*** Recorded information ***

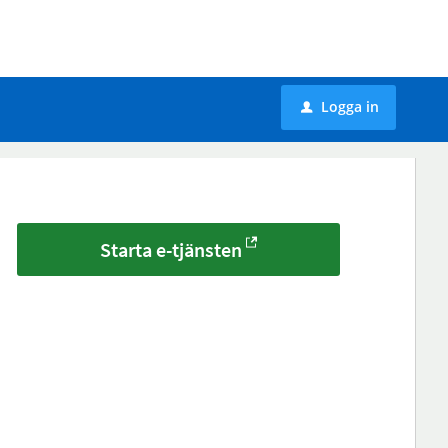
Logga in
u
Starta e-tjänsten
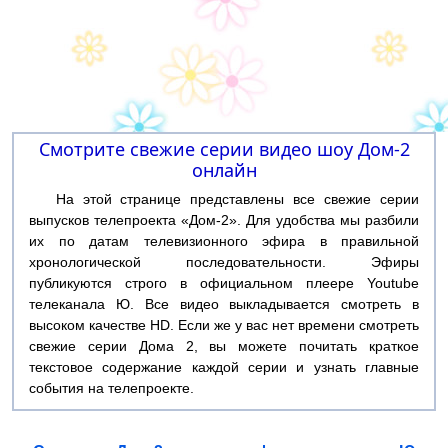
Смотрите свежие серии видео шоу Дом-2
онлайн
На этой странице представлены все свежие серии
выпусков телепроекта «Дом-2». Для удобства мы разбили
их по датам телевизионного эфира в правильной
хронологической последовательности. Эфиры
публикуются строго в официальном плеере Youtube
телеканала Ю. Все видео выкладывается смотреть в
высоком качестве HD. Если же у вас нет времени смотреть
свежие серии Дома 2, вы можете почитать краткое
текстовое содержание каждой серии и узнать главные
события на телепроекте.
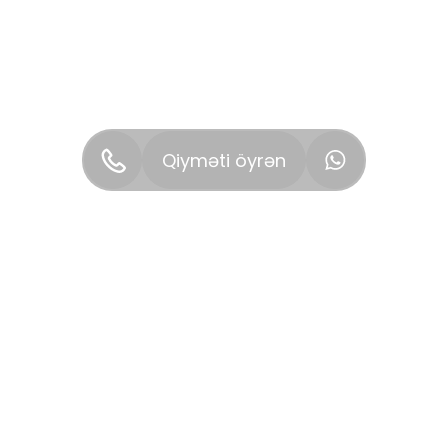
Qiyməti öyrən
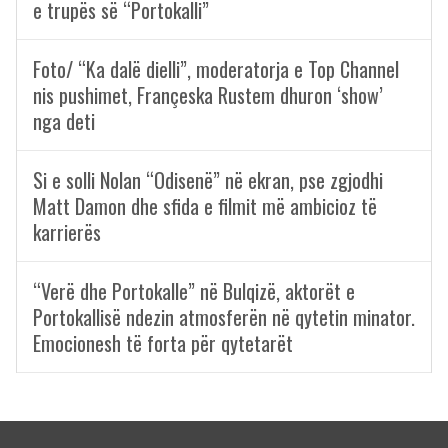
e trupës së “Portokalli”
Foto/ “Ka dalë dielli”, moderatorja e Top Channel
nis pushimet, Françeska Rustem dhuron ‘show’
nga deti
Si e solli Nolan “Odisenë” në ekran, pse zgjodhi
Matt Damon dhe sfida e filmit më ambicioz të
karrierës
“Verë dhe Portokalle” në Bulqizë, aktorët e
Portokallisë ndezin atmosferën në qytetin minator.
Emocionesh të forta për qytetarët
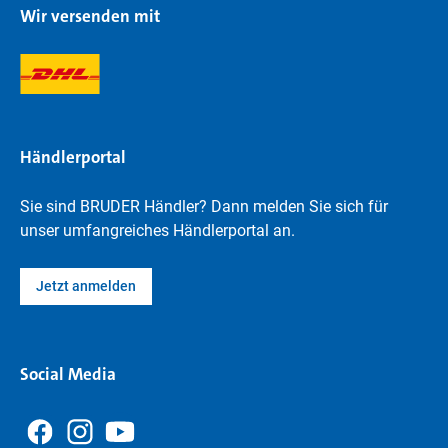
Wir versenden mit
Händlerportal
Sie sind BRUDER Händler? Dann melden Sie sich für
unser umfangreiches Händlerportal an.
Jetzt anmelden
Social Media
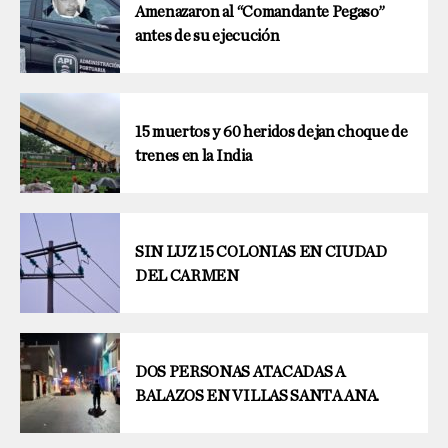
Amenazaron al “Comandante Pegaso”
antes de su ejecución
15 muertos y 60 heridos dejan choque de
trenes en la India
SIN LUZ 15 COLONIAS EN CIUDAD
DEL CARMEN
DOS PERSONAS ATACADAS A
BALAZOS EN VILLAS SANTA ANA.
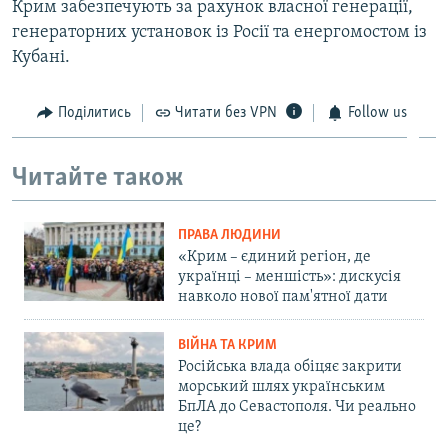
Крим забезпечують за рахунок власної генерації,
генераторних установок із Росії та енергомостом із
Кубані.
Поділитись
Читати без VPN
Follow us
Читайте також
ПРАВА ЛЮДИНИ
«Крим – єдиний регіон, де
українці – меншість»: дискусія
навколо нової пам'ятної дати
ВІЙНА ТА КРИМ
Російська влада обіцяє закрити
морський шлях українським
БпЛА до Севастополя. Чи реально
це?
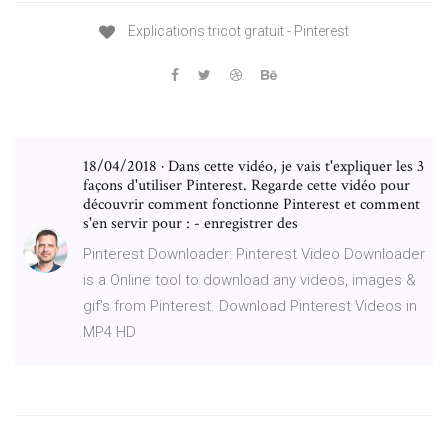
Explications tricot gratuit - Pinterest
18/04/2018 · Dans cette vidéo, je vais t'expliquer les 3
façons d'utiliser Pinterest. Regarde cette vidéo pour
découvrir comment fonctionne Pinterest et comment
s'en servir pour : - enregistrer des
Pinterest Downloader: Pinterest Video Downloader
is a Online tool to download any videos, images &
gif's from Pinterest. Download Pinterest Videos in
MP4 HD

***

- Your objective
Could you reproduce the listing from the line with "Крим забезпечують за" up to and including the line with "навколо нової пам'ятної дати", replacing "дискусія" with "розмова" and changing nothing else?

- Problem solution
Крим забезпечують за рахунок власної генерації,
генераторних установок із Росії та енергомостом із
Кубані.
Поділитись
Читати без VPN
Follow us
Читайте також
ПРАВА ЛЮДИНИ
«Крим – єдиний регіон, де
українці – меншість»: розмова
навколо нової пам'ятної дати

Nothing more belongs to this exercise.